I think knowledge transfer between generations is also a major issue which has been exacerbated by the pandemic. In the creative industries, what we’re really selling is ideas. We’re a knowledge-based industry and it’s been too easy to get silo’d into smaller and smaller working groups. It’s been a constant challenge to ensure younger team members are properly exposed to the experience of more senior designers.
Finally, it’s high time – more than! – that people stopped expecting or giving away free work and effectively devaluing what all of us do. Perhaps we need to become more like lawyers, logging the duration of every phone call?!
What is your personal design vision?
My over-riding design vision is very simple and unchanging – to leave places in a better condition than we found them in. What has changed, however, is the degree to which that now means not just the immediate environment we’ve been working on, but the planet itself – and persuading clients to join us on that net zero journey.
Do you think leadership can be taught? Are there any areas of leading a business you would like to be better at personally?

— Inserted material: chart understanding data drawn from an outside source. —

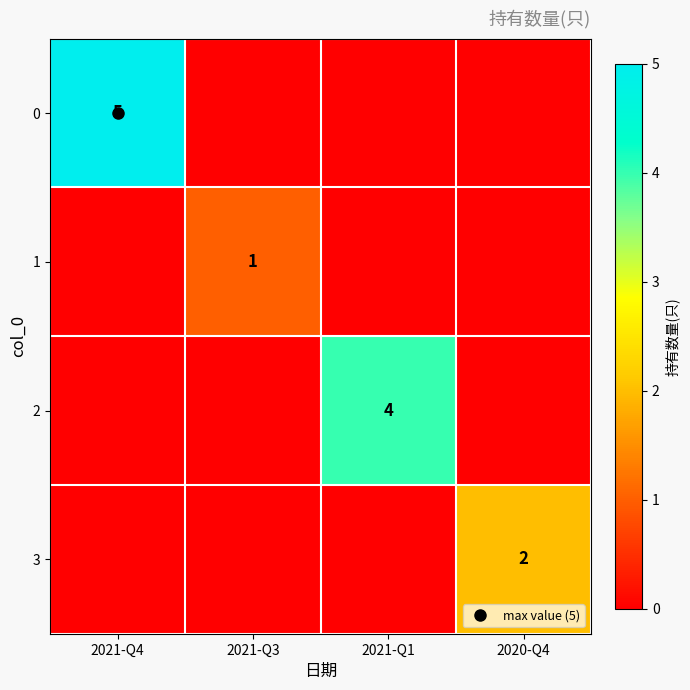

List the labels in order of 2 value, smallest first.

2021-Q4, 2021-Q3, 2020-Q4, 2021-Q1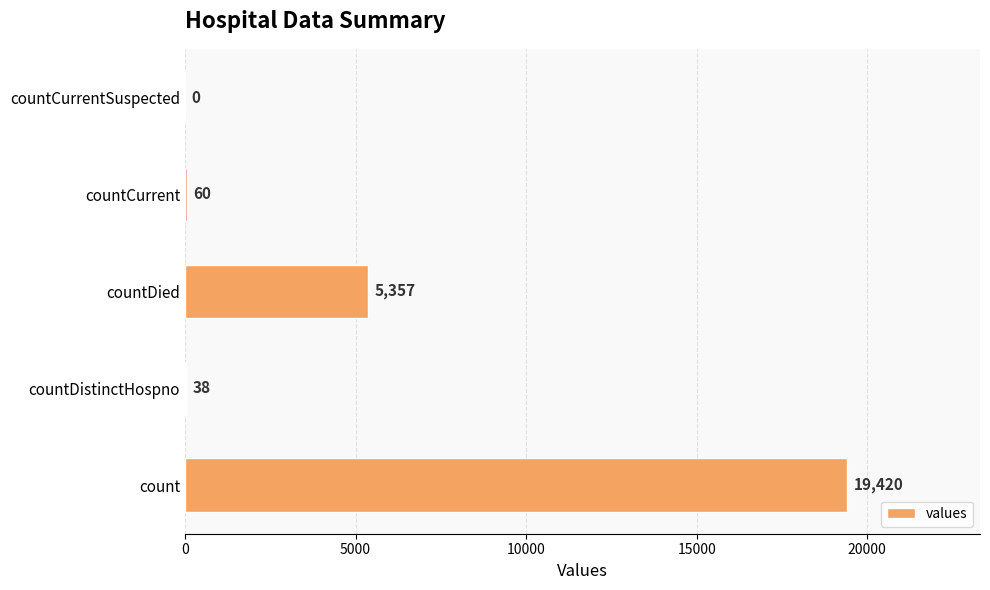

What is the sum of all values?

24875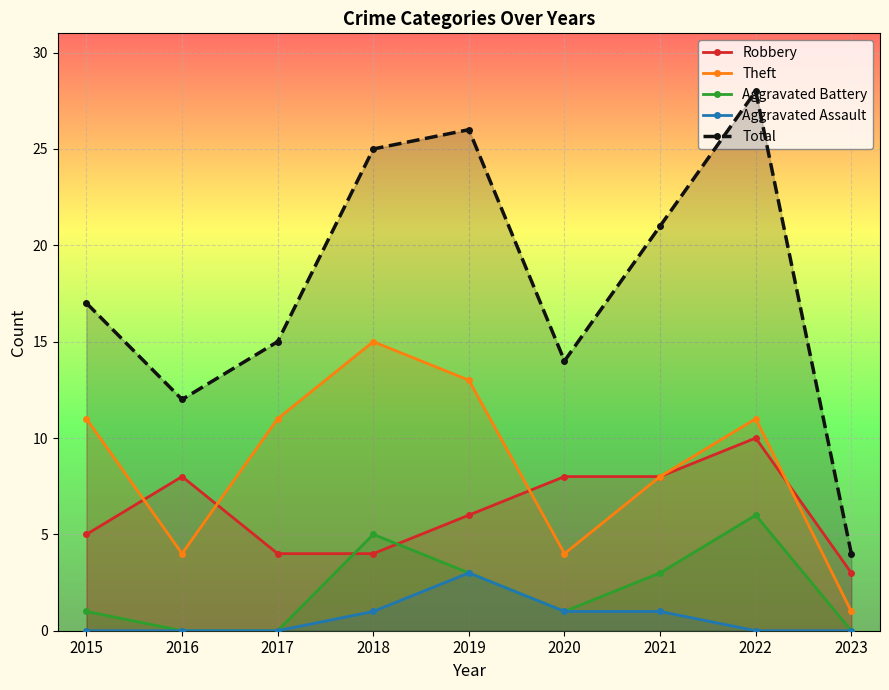

True or false: Theft has a value of 1 at 2016.

False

As per my earlier answer, I think HR procedures and good procedures can be taught, but the charismatic quality that makes for a really good leader is perhaps more of an instinctive thing?
As for who mentors leaders, that’s a big conversation still and would be a good conversation to have more openly. Personally, I’m humble enough to admit I’m OK at quite a lot of it and I’d like to be better at all of it!
What advice would you give to someone trying to build a new team and company for the first time?
I’d certainly say to join a big practice first, not only for the experience, but for the exposure to more major clients. You definitely need to have an initial period of investing in making good connections at the highest level before starting up on your own.
When you’re building a team, the most important thing is to be very careful in the early stages about personality types, because you really need all-rounders for a while before specialists. And, no matter how good your interview technique, you’ll never really get to know someone properly at the interview stage, so it’s really wise to start with a 3-month freelance contract to see how things pan out and to get to know the person well enough before you offer a full-time job.